Okay, I think I understand your goal better now. If you just need a Dictation Mode typing assistant which uses more accurate transcription than Windows Speech via the OpenAI plugin and the Whisper context, it can all be done with standard command actions in VoiceAttack and calling the OpenAI plugin as normal using the Whisper.Transcribe context.

I've tossed together an example profile you can use, and/or modify as needed to better suit your individual needs. It works by having the user say a starting voice command, such as, "Start Dictation" - while you speak, your dictation creates tiny audio files which are sent to Whisper for transcription, doesn't matter if you pause in your speech or use one long run on sentence followed by more pauses and more speech. It will keep gathering (in order) the things you say, send them off to Whisper for transcription, all in the background while Dictation is enabled - when you are done, you'd use another voice command to end it, such as, "End Dictation" ... final processing will occur (if not already done), and then will paste the combined transcriptions to the cursor location.

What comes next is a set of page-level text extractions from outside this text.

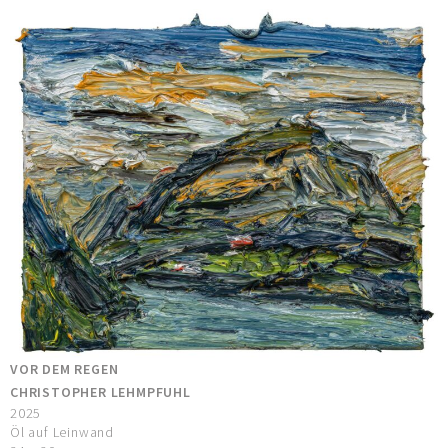
VOR DEM REGEN
CHRISTOPHER LEHMPFUHL
2025
Öl auf Leinwand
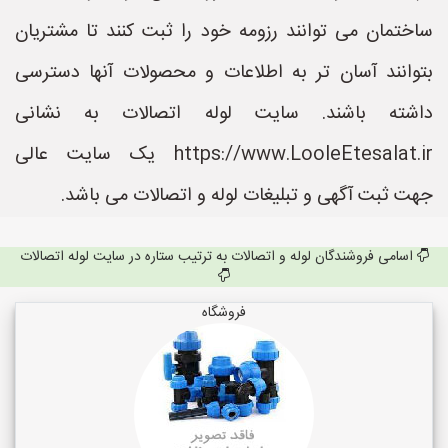
ساختمان می توانند رزومه خود را ثبت کنند تا مشتریان
بتوانند آسان تر به اطلاعات و محصولات آنها دسترسی
داشته باشند. سایت لوله اتصالات به نشانی
https://www.LooleEtesalat.ir یک سایت عالی
جهت ثبت آگهی و تبلیغات لوله و اتصالات می باشد.
اسامی فروشندگان لوله و اتصالات به ترتیب ستاره در سایت لوله اتصالات
فروشگاه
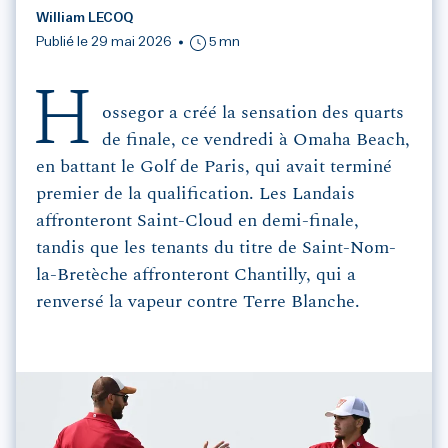
William LECOQ
Publié le 29 mai 2026
5 mn
H
ossegor a créé la sensation des quarts
de finale, ce vendredi à Omaha Beach,
en battant le Golf de Paris, qui avait terminé
premier de la qualification. Les Landais
affronteront Saint-Cloud en demi-finale,
tandis que les tenants du titre de Saint-Nom-
la-Bretèche affronteront Chantilly, qui a
renversé la vapeur contre Terre Blanche.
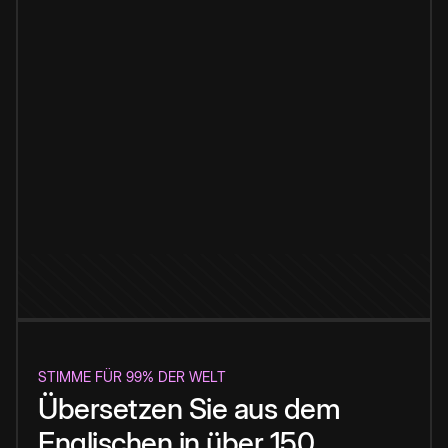
STIMME FÜR 99% DER WELT
Übersetzen Sie aus dem
Englischen in über 150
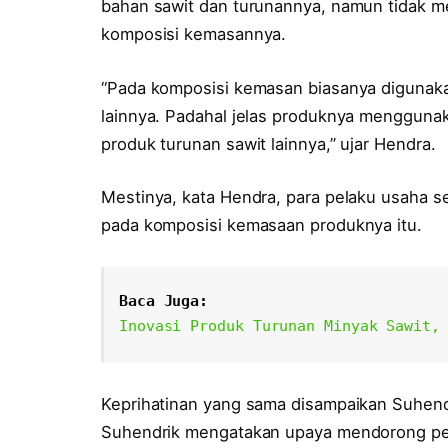
bahan sawit dan turunannya, namun tidak m
komposisi kemasannya.
“Pada komposisi kemasan biasanya digunakan
lainnya. Padahal jelas produknya menggunak
produk turunan sawit lainnya,” ujar Hendra.
Mestinya, kata Hendra, para pelaku usaha se
pada komposisi kemasaan produknya itu.
Baca Juga:
Inovasi Produk Turunan Minyak Sawit,
Keprihatinan yang sama disampaikan Suhen
Suhendrik mengatakan upaya mendorong pe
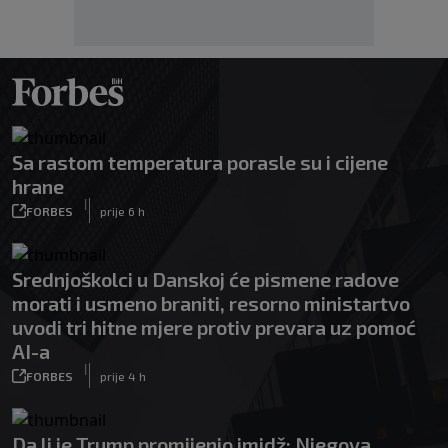
Sa rastom temperatura porasle su i cijene
hrane
|
FORBES
prije 6 h
Srednjoškolci u Danskoj će pismene radove
morati i usmeno braniti, resorno ministartvo
uvodi tri hitne mjere protiv prevara uz pomoć
AI-a
|
FORBES
prije 4 h
Da li je Trump promijenio imidž: Njegova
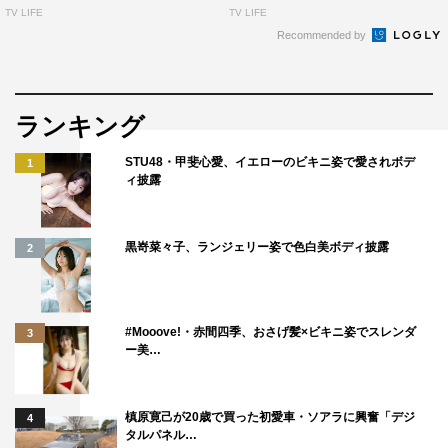
TV LIFE
TV LIFE
Recommended by
ランキング
STU48・甲斐心愛、イエローのビキニ姿で愛されボデ
1
ィ披露
黒嵜菜々子、ランジェリー姿で色白美ボディ披露
2
#Mooove!・赤間四季、おさげ髪×ビキニ姿でスレンダ
3
ー美…
槙原寛己が20歳で買った初愛車・ソアラに興奮「デジ
4
タルパネル…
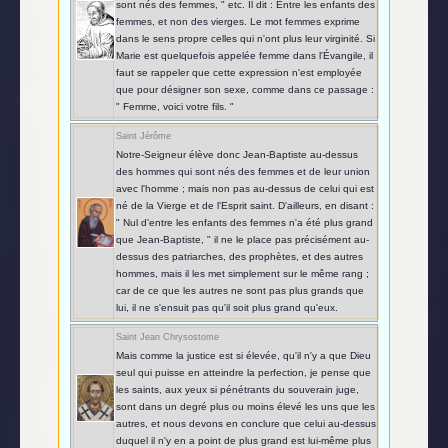
sont nés des femmes, " etc. Il dit : Entre les enfants des
femmes, et non des vierges. Le mot femmes exprime
dans le sens propre celles qui n'ont plus leur virginité. Si
Marie est quelquefois appelée femme dans l'Évangile, il
faut se rappeler que cette expression n'est employée
que pour désigner son sexe, comme dans ce passage :
" Femme, voici votre fils. "
Saint Jérôme
Notre-Seigneur élève donc Jean-Baptiste au-dessus
des hommes qui sont nés des femmes et de leur union
avec l'homme ; mais non pas au-dessus de celui qui est
né de la Vierge et de l'Esprit saint. D'ailleurs, en disant :
" Nul d'entre les enfants des femmes n'a été plus grand
que Jean-Baptiste, " il ne le place pas précisément au-
dessus des patriarches, des prophètes, et des autres
hommes, mais il les met simplement sur le même rang ;
car de ce que les autres ne sont pas plus grands que
lui, il ne s'ensuit pas qu'il soit plus grand qu'eux.
Saint Jean Chrysostome
Mais comme la justice est si élevée, qu'il n'y a que Dieu
seul qui puisse en atteindre la perfection, je pense que
les saints, aux yeux si pénétrants du souverain juge,
sont dans un degré plus ou moins élevé les uns que les
autres, et nous devons en conclure que celui au-dessus
duquel il n'y en a point de plus grand est lui-même plus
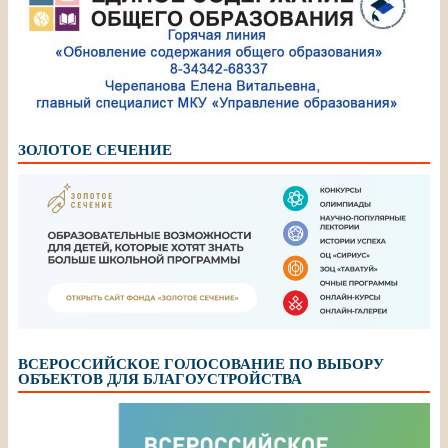
ЗОЛОТОЕ СЕЧЕНИЕ
ВСЕРОССИЙСКОЕ ГОЛОСОВАНИЕ ПО ВЫБОРУ
ОБЪЕКТОВ ДЛЯ БЛАГОУСТРОЙСТВА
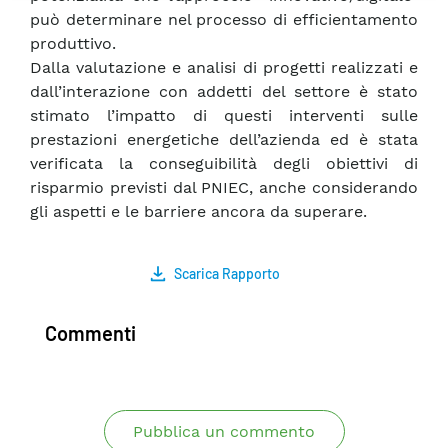
può determinare nel processo di efficientamento
produttivo.
Dalla valutazione e analisi di progetti realizzati e
dall’interazione con addetti del settore è stato
stimato l’impatto di questi interventi sulle
prestazioni energetiche dell’azienda ed è stata
verificata la conseguibilità degli obiettivi di
risparmio previsti dal PNIEC, anche considerando
gli aspetti e le barriere ancora da superare.
Scarica Rapporto
Commenti
Pubblica un commento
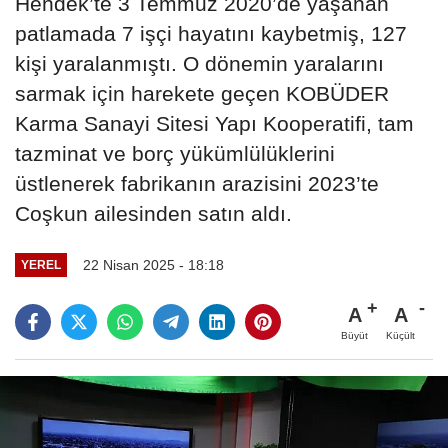
Hendek’te 3 Temmuz 2020’de yaşanan
patlamada 7 işçi hayatını kaybetmiş, 127
kişi yaralanmıştı. O dönemin yaralarını
sarmak için harekete geçen KOBÜDER
Karma Sanayi Sitesi Yapı Kooperatifi, tam
tazminat ve borç yükümlülüklerini
üstlenerek fabrikanın arazisini 2023’te
Coşkun ailesinden satın aldı.
22 Nisan 2025 - 18:18
YEREL
A
A
Büyüt
Küçült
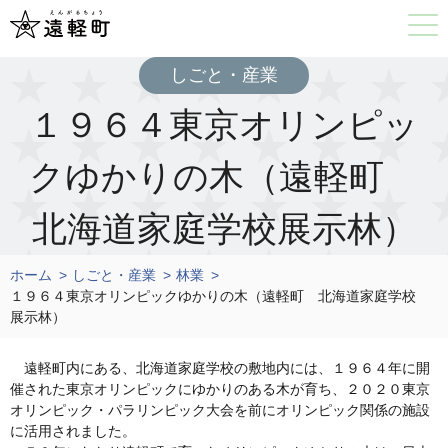
しごと・産業
１９６４東京オリンピッ
クゆかりの木（遠軽町
北海道家庭学校展示林）
ホーム
しごと・産業
林業
１９６４東京オリンピックゆかりの木（遠軽町 北海道家庭学校
展示林）
遠軽町内にある、北海道家庭学校の敷地内には、１９６４年に開
催された東京オリンピックにゆかりのある木が育ち、２０２０東京
オリンピック・パラリンピック大会を前にオリンピック関係の施設
に活用されました。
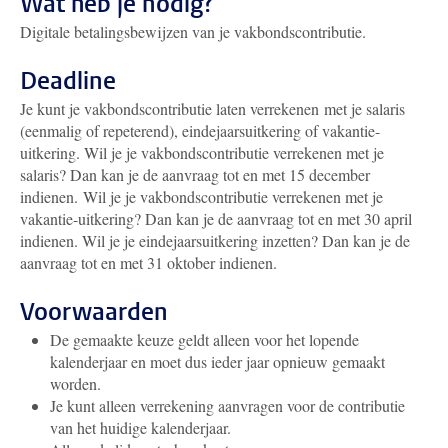
Wat heb je nodig?
Digitale betalingsbewijzen van je vakbondscontributie.
Deadline
Je kunt je vakbondscontributie laten verrekenen met je salaris
(eenmalig of repeterend), eindejaarsuitkering of vakantie-
uitkering. Wil je je vakbondscontributie verrekenen met je
salaris? Dan kan je de aanvraag tot en met 15 december
indienen. Wil je je vakbondscontributie verrekenen met je
vakantie-uitkering? Dan kan je de aanvraag tot en met 30 april
indienen. Wil je je eindejaarsuitkering inzetten? Dan kan je de
aanvraag tot en met 31 oktober indienen.
Voorwaarden
De gemaakte keuze geldt alleen voor het lopende
kalenderjaar en moet dus ieder jaar opnieuw gemaakt
worden.
Je kunt alleen verrekening aanvragen voor de contributie
van het huidige kalenderjaar.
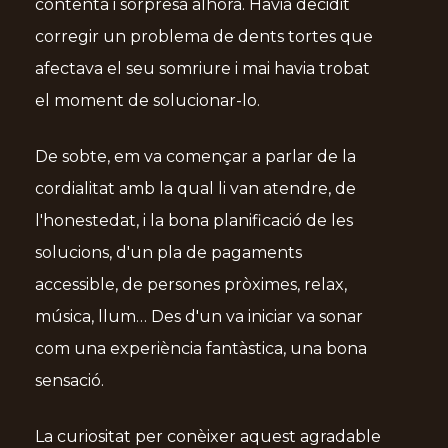
contenta i sorpresa alhora. Havia decidit
corregir un problema de dents tortes que
afectava el seu somriure i mai havia trobat
el moment de solucionar-lo.
De sobte, em va començar a parlar de la
cordialitat amb la qual li van atendre, de
l'honestedat, i la bona planificació de les
solucions, d'un pla de pagaments
accessible, de persones pròximes, relax,
música, llum… Des d'un va iniciar va sonar
com una experiència fantàstica, una bona
sensació.
La curiositat per conèixer aquest agradable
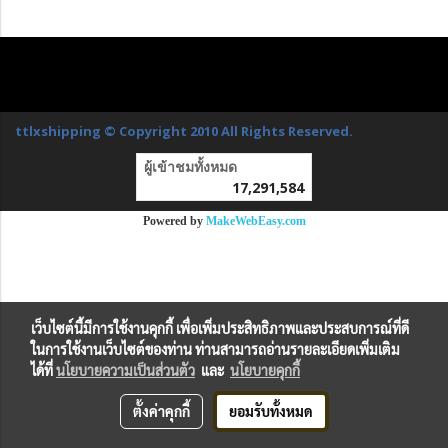
ttlxshipping © Copyright 2010 All Rights Reserved.
ผู้เข้าชมทั้งหมด
17,291,584
Powered by
MakeWebEasy.com
เว็บไซต์นี้มีการใช้งานคุกกี้ เพื่อเพิ่มประสิทธิภาพและประสบการณ์ที่ดี
ในการใช้งานเว็บไซต์ของท่าน ท่านสามารถอ่านรายละเอียดเพิ่มเติม
ได้ที่
นโยบายความเป็นส่วนตัว
และ
นโยบายคุกกี้
ตั้งค่าคุกกี้
ยอมรับทั้งหมด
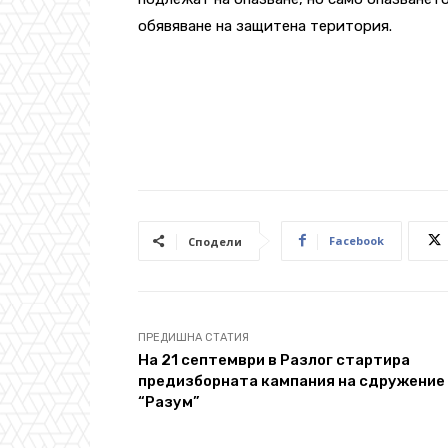
обявяване на защитена територия.
Facebook
Сподели
ПРЕДИШНА СТАТИЯ
На 21 септември в Разлог стартира
предизборната кампания на сдружение
“Разум”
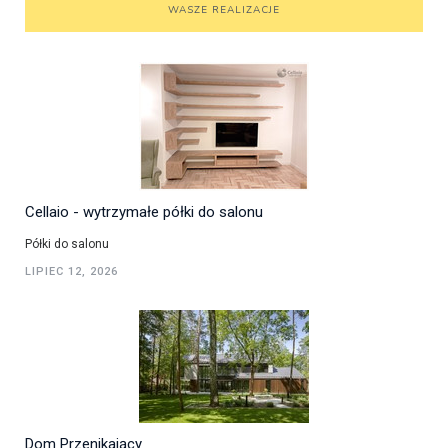
WASZE REALIZACJE
Cellaio - wytrzymałe półki do salonu
Półki do salonu
LIPIEC 12, 2026
Dom Przenikający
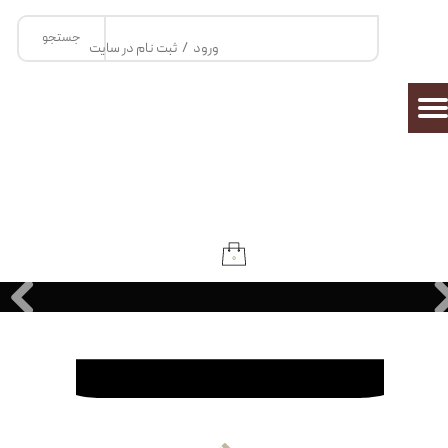
جستجو
حساب کاربری من
ورود
/
ثبت نام در سایت
تغییر گذر واژه
سفارشات
خروج از حساب کاربری
۰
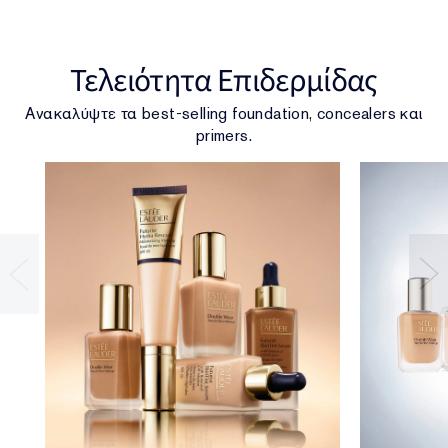
Τελειότητα Επιδερμίδας
Ανακαλύψτε τα best-selling foundation, concealers και
primers.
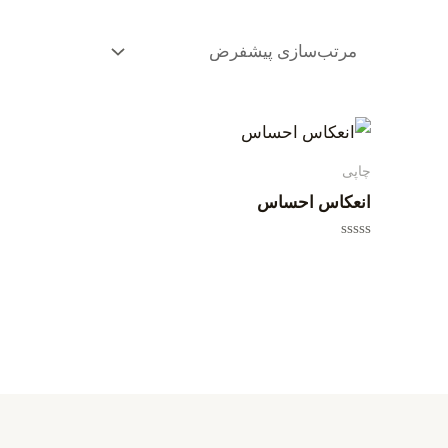
چاپی
انعکاس احساس
امتیاز
0
از
5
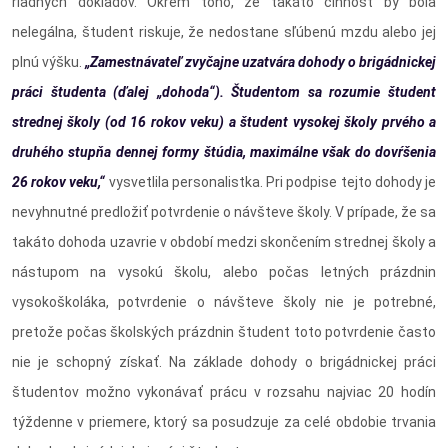
riadnych dokladov. Okrem toho, že takáto činnosť by bola
nelegálna, študent riskuje, že nedostane sľúbenú mzdu alebo jej
plnú výšku.
„Zamestnávateľ zvyčajne uzatvára dohody o brigádnickej
práci študenta (ďalej „dohoda“). Študentom sa rozumie študent
strednej školy (od 16 rokov veku) a študent vysokej školy prvého a
druhého stupňa dennej formy štúdia, maximálne však do dovŕšenia
26 rokov veku,“
vysvetlila personalistka. Pri podpise tejto dohody je
nevyhnutné predložiť potvrdenie o návšteve školy. V prípade, že sa
takáto dohoda uzavrie v období medzi skončením strednej školy a
nástupom na vysokú školu, alebo počas letných prázdnin
vysokoškoláka, potvrdenie o návšteve školy nie je potrebné,
pretože počas školských prázdnin študent toto potvrdenie často
nie je schopný získať. Na základe dohody o brigádnickej práci
študentov možno vykonávať prácu v rozsahu najviac 20 hodín
týždenne v priemere, ktorý sa posudzuje za celé obdobie trvania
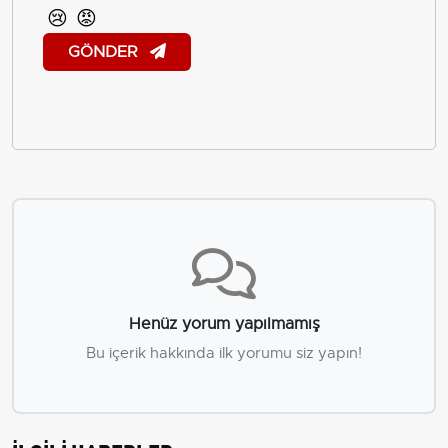
😢
😡
GÖNDER
Henüz yorum yapılmamış
Bu içerik hakkında ilk yorumu siz yapın!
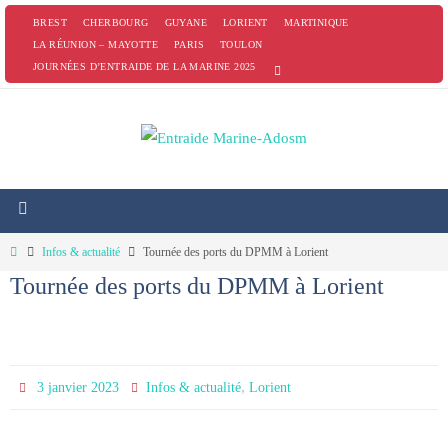
Passer
BREST
CHERBOURG
GUYANE
LORIENT
MARTINIQUE
vers
LA RÉUNION – MAYOTTE
PARIS
TOULON
JOURNÉES D’ENTRAIDE DE LA MARINE 2025
le
contenu
Home
Infos & actualité
Tournée des ports du DPMM à Lorient
Tournée des ports du DPMM à Lorient
,
3 janvier 2023
Infos & actualité
Lorient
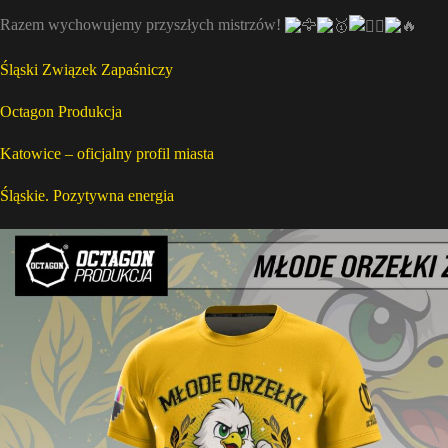
Razem wychowujemy przyszłych mistrzów!
Śląski Związek Zapaśniczy
Octagon Produkcja
Katowice – oficjalny profil miasta
Śląskie. Pozytywna energia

Edit the two actual voice commands as needed, avoid altering function commands unless you are familiar with what they are doing and understand how to modify them. If you have any questions, or find a bug that I didn't during my testing this afternoon, let me know here and I'll help out.

Download Here:

OpenAI Whisper Dictation Example-(v1.0)-Profile.vap

SemlerPDX commented 1 year ago

I will most likely make this example profile above into a proper AVCS public profile, but just wanted to toss together the concept and get it to you early so maybe you could provide feedback. If it's good to go, it will become AVCS TYPE v1.0 soon.